_YOUR GOAL_:
Could you output the entire listing without altering anything?

_MATERIAL TO PROCESS_:
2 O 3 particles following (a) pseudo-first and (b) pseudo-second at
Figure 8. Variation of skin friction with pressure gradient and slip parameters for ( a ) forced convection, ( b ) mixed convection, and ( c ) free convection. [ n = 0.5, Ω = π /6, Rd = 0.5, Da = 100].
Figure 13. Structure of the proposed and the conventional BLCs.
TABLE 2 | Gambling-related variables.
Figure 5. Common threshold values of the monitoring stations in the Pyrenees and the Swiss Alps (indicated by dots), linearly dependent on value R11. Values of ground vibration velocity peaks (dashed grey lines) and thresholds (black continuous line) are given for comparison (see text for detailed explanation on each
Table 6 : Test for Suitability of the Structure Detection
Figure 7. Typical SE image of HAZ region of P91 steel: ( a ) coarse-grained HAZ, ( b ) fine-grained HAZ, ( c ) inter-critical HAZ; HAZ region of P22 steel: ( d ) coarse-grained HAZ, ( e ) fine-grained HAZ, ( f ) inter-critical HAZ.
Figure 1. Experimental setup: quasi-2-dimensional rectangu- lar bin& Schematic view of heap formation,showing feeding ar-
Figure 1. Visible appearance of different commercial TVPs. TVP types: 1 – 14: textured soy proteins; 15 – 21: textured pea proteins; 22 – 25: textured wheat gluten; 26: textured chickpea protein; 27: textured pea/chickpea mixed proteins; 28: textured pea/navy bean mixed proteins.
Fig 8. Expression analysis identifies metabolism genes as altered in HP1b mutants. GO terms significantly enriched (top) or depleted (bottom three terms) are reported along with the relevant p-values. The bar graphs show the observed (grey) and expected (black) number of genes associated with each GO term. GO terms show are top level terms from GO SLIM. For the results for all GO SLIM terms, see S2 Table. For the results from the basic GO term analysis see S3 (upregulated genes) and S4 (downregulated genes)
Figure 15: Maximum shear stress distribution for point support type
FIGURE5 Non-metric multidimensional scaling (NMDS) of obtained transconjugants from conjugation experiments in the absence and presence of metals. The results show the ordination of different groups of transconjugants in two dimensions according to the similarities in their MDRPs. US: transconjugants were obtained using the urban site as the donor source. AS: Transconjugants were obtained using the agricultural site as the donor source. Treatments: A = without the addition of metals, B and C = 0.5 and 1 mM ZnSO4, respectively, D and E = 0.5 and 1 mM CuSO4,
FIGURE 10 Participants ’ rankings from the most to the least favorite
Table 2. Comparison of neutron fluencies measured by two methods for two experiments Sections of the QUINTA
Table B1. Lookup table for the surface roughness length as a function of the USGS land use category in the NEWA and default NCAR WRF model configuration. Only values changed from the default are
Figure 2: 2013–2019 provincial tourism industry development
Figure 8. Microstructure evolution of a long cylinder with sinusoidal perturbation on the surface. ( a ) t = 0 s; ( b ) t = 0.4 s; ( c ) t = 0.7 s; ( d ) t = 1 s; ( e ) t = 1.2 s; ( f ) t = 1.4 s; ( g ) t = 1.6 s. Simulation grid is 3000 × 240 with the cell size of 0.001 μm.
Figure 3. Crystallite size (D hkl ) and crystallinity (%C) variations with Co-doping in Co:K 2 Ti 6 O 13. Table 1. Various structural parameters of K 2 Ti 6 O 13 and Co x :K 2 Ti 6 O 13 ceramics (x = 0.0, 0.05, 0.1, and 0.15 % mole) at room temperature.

_TASK RESULT_:
2 O 3 particles following (a) pseudo-first and (b) pseudo-second at
Figure 8. Variation of skin friction with pressure gradient and slip parameters for ( a ) forced convection, ( b ) mixed convection, and ( c ) free convection. [ n = 0.5, Ω = π /6, Rd = 0.5, Da = 100].
Figure 13. Structure of the proposed and the conventional BLCs.
TABLE 2 | Gambling-related variables.
Figure 5. Common threshold values of the monitoring stations in the Pyrenees and the Swiss Alps (indicated by dots), linearly dependent on value R11. Values of ground vibration velocity peaks (dashed grey lines) and thresholds (black continuous line) are given for comparison (see text for detailed explanation on each
Table 6 : Test for Suitability of the Structure Detection
Figure 7. Typical SE image of HAZ region of P91 steel: ( a ) coarse-grained HAZ, ( b ) fine-grained HAZ, ( c ) inter-critical HAZ; HAZ region of P22 steel: ( d ) coarse-grained HAZ, ( e ) fine-grained HAZ, ( f ) inter-critical HAZ.
Figure 1. Experimental setup: quasi-2-dimensional rectangu- lar bin& Schematic view of heap formation,showing feeding ar-
Figure 1. Visible appearance of different commercial TVPs. TVP types: 1 – 14: textured soy proteins; 15 – 21: textured pea proteins; 22 – 25: textured wheat gluten; 26: textured chickpea protein; 27: textured pea/chickpea mixed proteins; 28: textured pea/navy bean mixed proteins.
Fig 8. Expression analysis identifies metabolism genes as altered in HP1b mutants. GO terms significantly enriched (top) or depleted (bottom three terms) are reported along with the relevant p-values. The bar graphs show the observed (grey) and expected (black) number of genes associated with each GO term. GO terms show are top level terms from GO SLIM. For the results for all GO SLIM terms, see S2 Table. For the results from the basic GO term analysis see S3 (upregulated genes) and S4 (downregulated genes)
Figure 15: Maximum shear stress distribution for point support type
FIGURE5 Non-metric multidimensional scaling (NMDS) of obtained transconjugants from conjugation experiments in the absence and presence of metals. The results show the ordination of different groups of transconjugants in two dimensions according to the similarities in their MDRPs. US: transconjugants were obtained using the urban site as the donor source. AS: Transconjugants were obtained using the agricultural site as the donor source. Treatments: A = without the addition of metals, B and C = 0.5 and 1 mM ZnSO4, respectively, D and E = 0.5 and 1 mM CuSO4,
FIGURE 10 Participants ’ rankings from the most to the least favorite
Table 2. Comparison of neutron fluencies measured by two methods for two experiments Sections of the QUINTA
Table B1. Lookup table for the surface roughness length as a function of the USGS land use category in the NEWA and default NCAR WRF model configuration. Only values changed from the default are
Figure 2: 2013–2019 provincial tourism industry development
Figure 8. Microstructure evolution of a long cylinder with sinusoidal perturbation on the surface. ( a ) t = 0 s; ( b ) t = 0.4 s; ( c ) t = 0.7 s; ( d ) t = 1 s; ( e ) t = 1.2 s; ( f ) t = 1.4 s; ( g ) t = 1.6 s. Simulation grid is 3000 × 240 with the cell size of 0.001 μm.
Figure 3. Crystallite size (D hkl ) and crystallinity (%C) variations with Co-doping in Co:K 2 Ti 6 O 13. Table 1. Various structural parameters of K 2 Ti 6 O 13 and Co x :K 2 Ti 6 O 13 ceramics (x = 0.0, 0.05, 0.1, and 0.15 % mole) at room temperature.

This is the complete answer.